Data excerpts Block Start

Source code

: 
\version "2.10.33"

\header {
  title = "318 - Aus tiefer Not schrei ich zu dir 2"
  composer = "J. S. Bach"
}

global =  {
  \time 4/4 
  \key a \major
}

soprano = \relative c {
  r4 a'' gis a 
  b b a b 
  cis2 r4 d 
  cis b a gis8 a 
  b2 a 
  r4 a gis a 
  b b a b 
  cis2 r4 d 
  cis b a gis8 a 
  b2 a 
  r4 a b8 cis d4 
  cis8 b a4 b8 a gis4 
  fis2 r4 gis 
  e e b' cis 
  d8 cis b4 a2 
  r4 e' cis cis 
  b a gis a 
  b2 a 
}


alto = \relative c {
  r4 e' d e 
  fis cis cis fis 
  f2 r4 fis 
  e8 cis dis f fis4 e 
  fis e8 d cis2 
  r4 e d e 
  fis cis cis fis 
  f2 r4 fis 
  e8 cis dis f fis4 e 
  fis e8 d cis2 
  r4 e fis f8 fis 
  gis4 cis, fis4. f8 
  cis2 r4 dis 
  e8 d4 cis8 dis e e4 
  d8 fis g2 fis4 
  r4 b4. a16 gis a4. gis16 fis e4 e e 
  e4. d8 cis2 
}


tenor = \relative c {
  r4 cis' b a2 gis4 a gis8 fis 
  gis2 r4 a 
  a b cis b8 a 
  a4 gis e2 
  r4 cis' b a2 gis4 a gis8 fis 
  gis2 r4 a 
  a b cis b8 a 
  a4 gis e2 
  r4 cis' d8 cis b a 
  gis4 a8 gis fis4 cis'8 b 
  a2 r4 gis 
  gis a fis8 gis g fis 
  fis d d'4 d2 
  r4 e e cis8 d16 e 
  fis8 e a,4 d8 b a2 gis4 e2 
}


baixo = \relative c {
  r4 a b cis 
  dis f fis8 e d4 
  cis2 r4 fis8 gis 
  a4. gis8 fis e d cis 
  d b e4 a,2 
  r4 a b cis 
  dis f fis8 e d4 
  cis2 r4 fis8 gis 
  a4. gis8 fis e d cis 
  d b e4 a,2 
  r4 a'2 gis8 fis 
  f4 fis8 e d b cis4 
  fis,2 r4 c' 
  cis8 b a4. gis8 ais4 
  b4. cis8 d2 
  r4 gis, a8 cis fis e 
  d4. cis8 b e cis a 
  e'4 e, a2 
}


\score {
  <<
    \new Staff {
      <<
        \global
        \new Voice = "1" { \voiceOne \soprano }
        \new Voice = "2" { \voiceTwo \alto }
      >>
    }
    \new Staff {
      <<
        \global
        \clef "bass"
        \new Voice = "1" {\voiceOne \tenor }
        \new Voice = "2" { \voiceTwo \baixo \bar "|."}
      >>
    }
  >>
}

Data excerpts Block End

> [Problem to work on]: Please copy all of the data above exactly.

> [Answer to this exercise]:
Source code

: 
\version "2.10.33"

\header {
  title = "318 - Aus tiefer Not schrei ich zu dir 2"
  composer = "J. S. Bach"
}

global =  {
  \time 4/4 
  \key a \major
}

soprano = \relative c {
  r4 a'' gis a 
  b b a b 
  cis2 r4 d 
  cis b a gis8 a 
  b2 a 
  r4 a gis a 
  b b a b 
  cis2 r4 d 
  cis b a gis8 a 
  b2 a 
  r4 a b8 cis d4 
  cis8 b a4 b8 a gis4 
  fis2 r4 gis 
  e e b' cis 
  d8 cis b4 a2 
  r4 e' cis cis 
  b a gis a 
  b2 a 
}


alto = \relative c {
  r4 e' d e 
  fis cis cis fis 
  f2 r4 fis 
  e8 cis dis f fis4 e 
  fis e8 d cis2 
  r4 e d e 
  fis cis cis fis 
  f2 r4 fis 
  e8 cis dis f fis4 e 
  fis e8 d cis2 
  r4 e fis f8 fis 
  gis4 cis, fis4. f8 
  cis2 r4 dis 
  e8 d4 cis8 dis e e4 
  d8 fis g2 fis4 
  r4 b4. a16 gis a4. gis16 fis e4 e e 
  e4. d8 cis2 
}


tenor = \relative c {
  r4 cis' b a2 gis4 a gis8 fis 
  gis2 r4 a 
  a b cis b8 a 
  a4 gis e2 
  r4 cis' b a2 gis4 a gis8 fis 
  gis2 r4 a 
  a b cis b8 a 
  a4 gis e2 
  r4 cis' d8 cis b a 
  gis4 a8 gis fis4 cis'8 b 
  a2 r4 gis 
  gis a fis8 gis g fis 
  fis d d'4 d2 
  r4 e e cis8 d16 e 
  fis8 e a,4 d8 b a2 gis4 e2 
}


baixo = \relative c {
  r4 a b cis 
  dis f fis8 e d4 
  cis2 r4 fis8 gis 
  a4. gis8 fis e d cis 
  d b e4 a,2 
  r4 a b cis 
  dis f fis8 e d4 
  cis2 r4 fis8 gis 
  a4. gis8 fis e d cis 
  d b e4 a,2 
  r4 a'2 gis8 fis 
  f4 fis8 e d b cis4 
  fis,2 r4 c' 
  cis8 b a4. gis8 ais4 
  b4. cis8 d2 
  r4 gis, a8 cis fis e 
  d4. cis8 b e cis a 
  e'4 e, a2 
}


\score {
  <<
    \new Staff {
      <<
        \global
        \new Voice = "1" { \voiceOne \soprano }
        \new Voice = "2" { \voiceTwo \alto }
      >>
    }
    \new Staff {
      <<
        \global
        \clef "bass"
        \new Voice = "1" {\voiceOne \tenor }
        \new Voice = "2" { \voiceTwo \baixo \bar "|."}
      >>
    }
  >>
}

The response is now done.